Antonietta and her two sisters never held an official position at court, unlike her father and brother, who held minor positions in the royal and noble courts they lived in over the course of their lives. Antonietta and her sisters did not receive a salary during their time at court. Scant details are known about Maddalena Gonzales and Francesca Gonzales, but nothing is known about Antonietta's life, so it may be that Antonietta died young. However, it is entirely possible that she disappeared from history because she did not pass on the phenotype responsible for hypertrichosis and had children unaffected by the condition, rendering them historically insignificant.

=== Role at Court ===
People with hypertrichosis appeared to perpetuate the "wild man" myth and therefore were desired at court. The "wild man" myth was a popular belief in medieval Europe, where it was believed there was a race of beastly and savage men covered in hair that lived throughout the forests of Europe, Africa, and Asia. "Monstrous" people such as those with hypertrichosis or conjoined twins were rarer than court dwarves and giants, which added to their desirability.

Unlike other courtiers, the lowborn status of the Gonzales family would not have made them a threat to the elite, and because they were likened to animals, the court would have viewed them as too uncivilized to be considered human. That being said, her father, Petrus Gonzalvus, was given the title of Don three years before Antoinetta's birth.

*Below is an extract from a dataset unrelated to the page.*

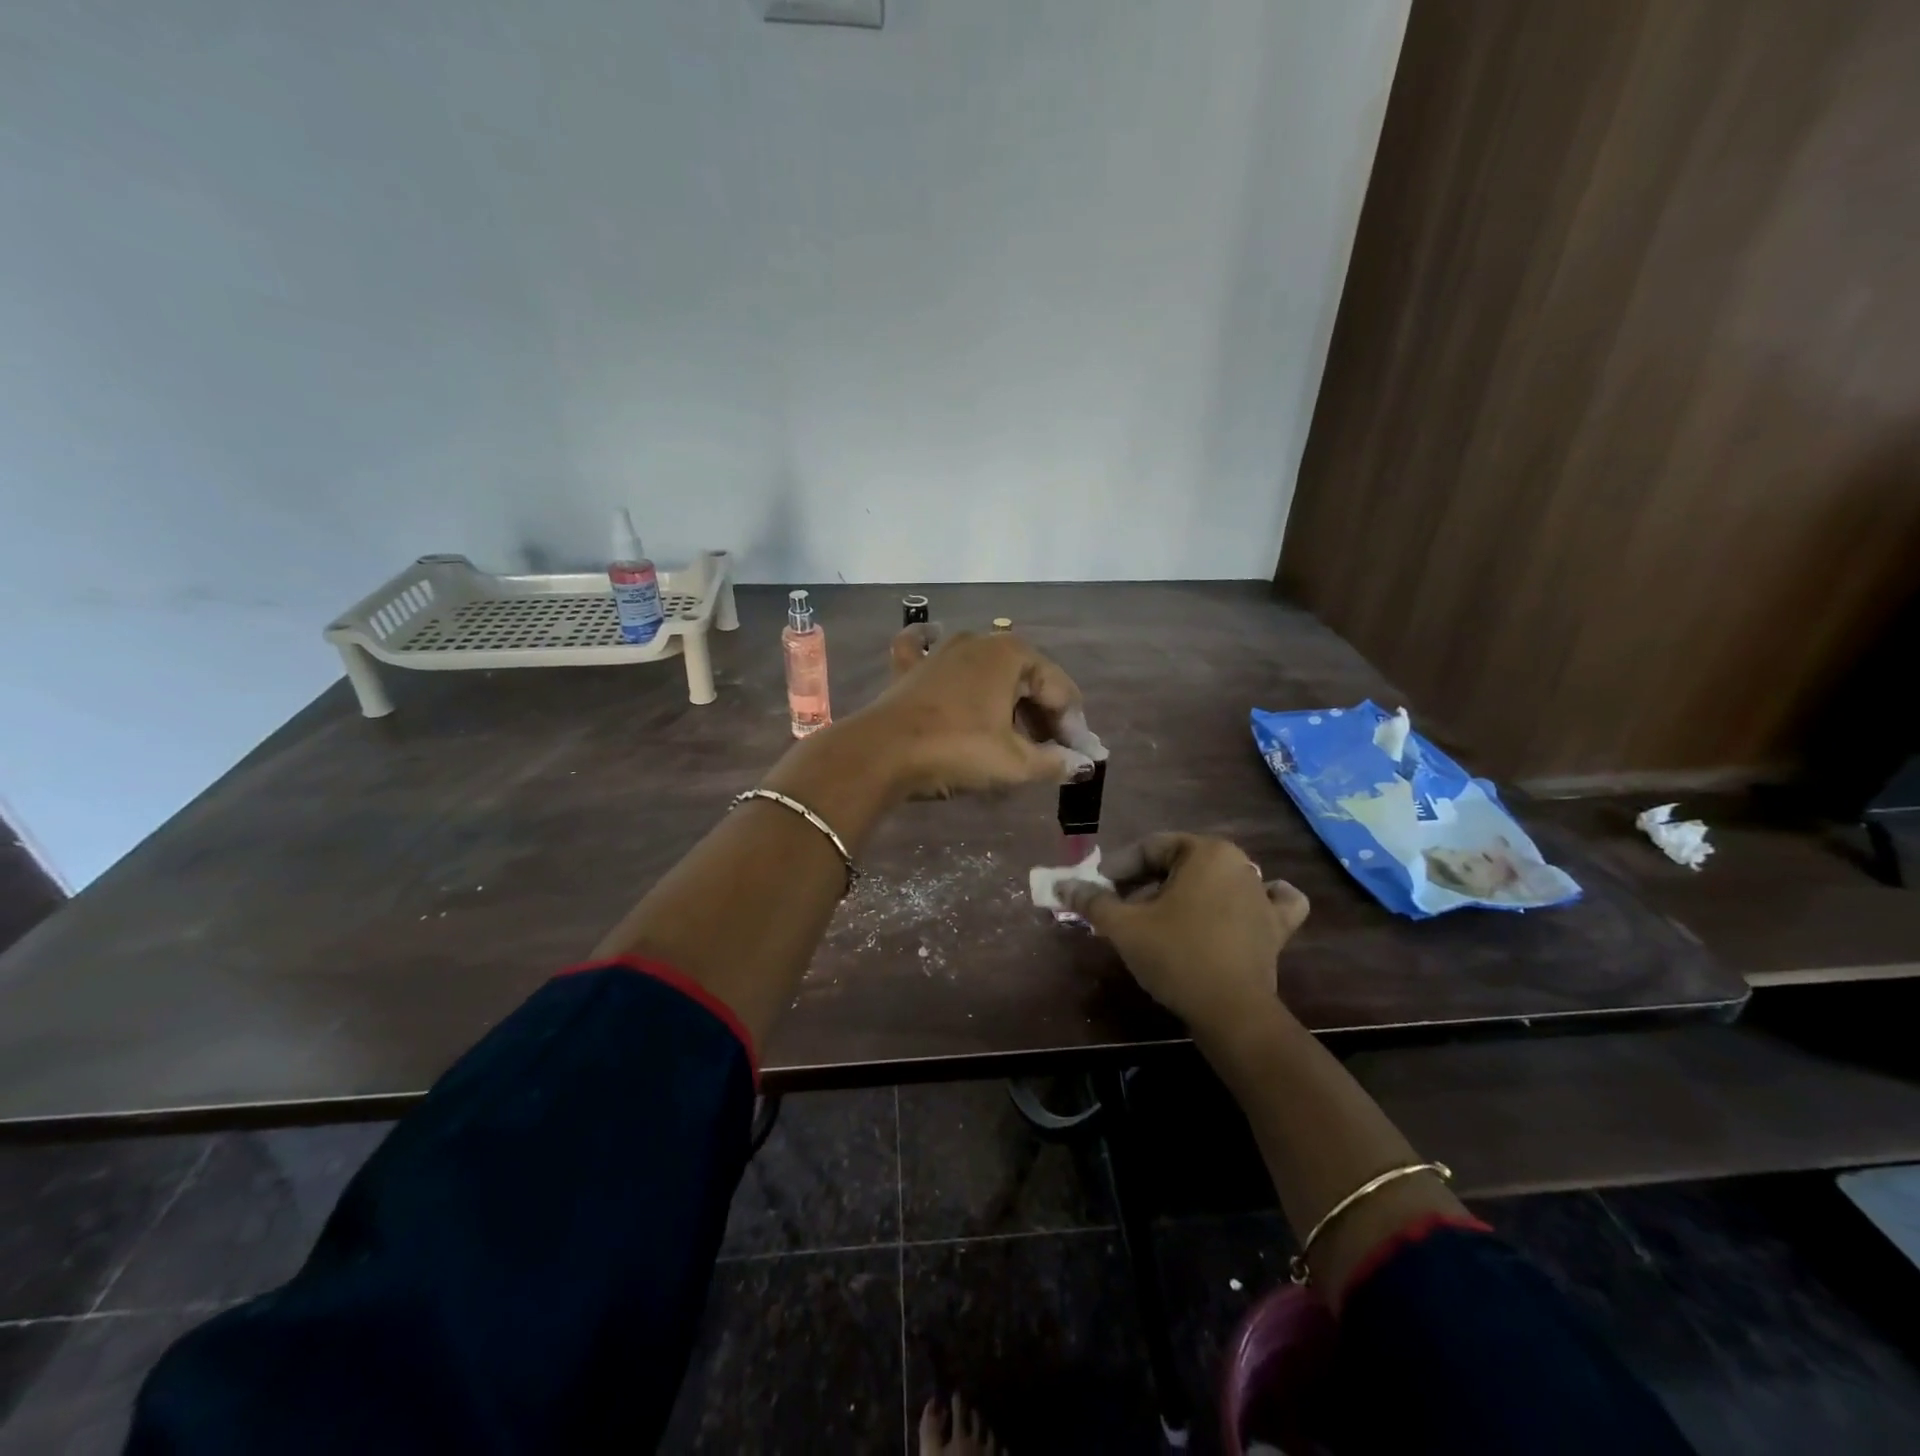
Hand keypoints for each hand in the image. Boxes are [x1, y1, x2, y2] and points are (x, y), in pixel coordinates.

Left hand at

Joris Hoefnagel included his portraits of the Gonzales family in his Animalia Rationalia et Insecta, making them the only humans to be featured in four volumes of zoological drawings. Additionally, the painting depicting the family's arrival at the court in Vienna was kept in the Holy Roman Emperor Rudolf II's folder of zoological drawings.

Majority of paintings of people with hypertrichosis were collected in cabinets of curiosities, making their portraits objects meant for display rather than artistic works to be displayed in portrait galleries. A 1621 inventory specifically mentions the portraits of the Gonzales family were hung in adjacent to "Indian" items from the New World, furthering their status as objects to be owned and curiosities of the New World to be marveled at.

Despite being seen as objects to display, there is evidence of people with hypertrichosis being respected as courtiers. Petrus' intellect impressed King Henri II and he was given an education befitting any other noble boy, including learning Latin. Unlike dwarves, the family's education aligned them closer to other courtiers than the other "court monsters." Antonietta's different appearance made her collectable, but it provided her an education and the safety of a courtier's life. This is apparent in Fontana's depiction of Antonietta, which referenced the cultural beliefs about people with hypertrichosis and combined them with the family's complex personal history.